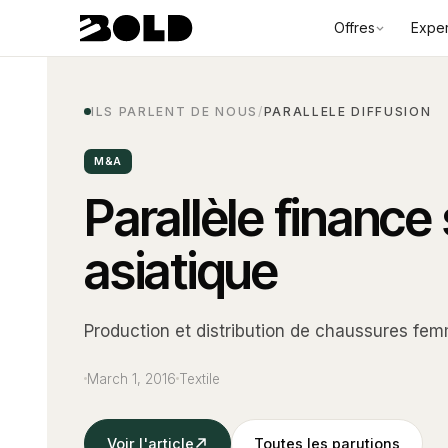
Offres
Exper
ILS PARLENT DE NOUS
/
PARALLELE DIFFUSION
M&A
Parallèle finance
asiatique
Production et distribution de chaussures fe
March 1, 2016
Textile
Voir l'article
Toutes les parutions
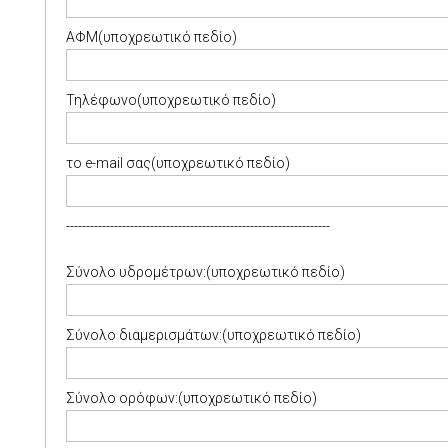
ΑΦΜ(υποχρεωτικό πεδίο)
Τηλέφωνο(υποχρεωτικό πεδίο)
το e-mail σας(υποχρεωτικό πεδίο)
------------------------------------------------------------------
Σύνολο υδρομέτρων:(υποχρεωτικό πεδίο)
Σύνολο διαμερισμάτων:(υποχρεωτικό πεδίο)
Σύνολο ορόφων:(υποχρεωτικό πεδίο)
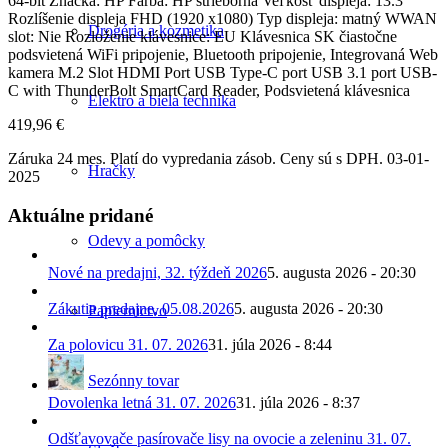
64-bit Značka: HP Farba: HP strieborná Veľkosť displeja: 13.3″
Rozlíšenie displeja FHD (1920 x1080) Typ displeja: matný WWAN
Drogéria a kozmetika
slot: Nie Rozloženie klávesnice: EU Klávesnica SK čiastočne
podsvietená WiFi pripojenie, Bluetooth pripojenie, Integrovaná Web
kamera M.2 Slot HDMI Port USB Type-C port USB 3.1 port USB-
C with ThunderBolt SmartCard Reader, Podsvietená klávesnica
Elektro a biela technika
419,96 €
Záruka 24 mes. Platí do vypredania zásob. Ceny sú s DPH. 03-01-
Hračky
2025
Aktuálne pridané
Odevy a pomôcky
Nové na predajni, 32. týždeň 2026
5. augusta 2026 - 20:30
Zákutia predajne, 05.08.2026
5. augusta 2026 - 20:30
Papiernictvo
Za polovicu 31. 07. 2026
31. júla 2026 - 8:44
Sezónny tovar
Dovolenka letná 31. 07. 2026
31. júla 2026 - 8:37
Odšťavovače pasírovače lisy na ovocie a zeleninu 31. 07.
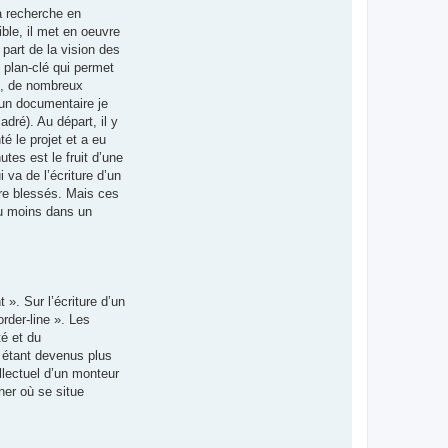
la recherche en
ible, il met en oeuvre
 part de la vision des
e plan-clé qui permet
fs, de nombreux
s un documentaire je
ré). Au départ, il y
é le projet et a eu
tes est le fruit d’une
 va de l’écriture d’un
ire blessés. Mais ces
du moins dans un
 ». Sur l’écriture d’un
rder-line ». Les
té et du
 étant devenus plus
ellectuel d’un monteur
ner où se situe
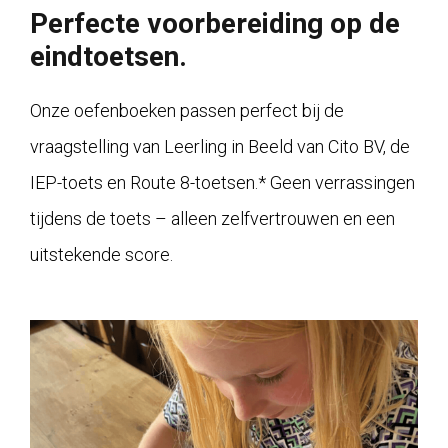
Perfecte voorbereiding op de
eindtoetsen.
Onze oefenboeken passen perfect bij de
vraagstelling van Leerling in Beeld van Cito BV, de
IEP-toets en Route 8-toetsen.* Geen verrassingen
tijdens de toets – alleen zelfvertrouwen en een
uitstekende score.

• • • •

Please write out, exactly as they appear, the line that contains "tijdens de toets" and every line after it up to the end of the entries above, and no others.

● Result
tijdens de toets – alleen zelfvertrouwen en een
uitstekende score.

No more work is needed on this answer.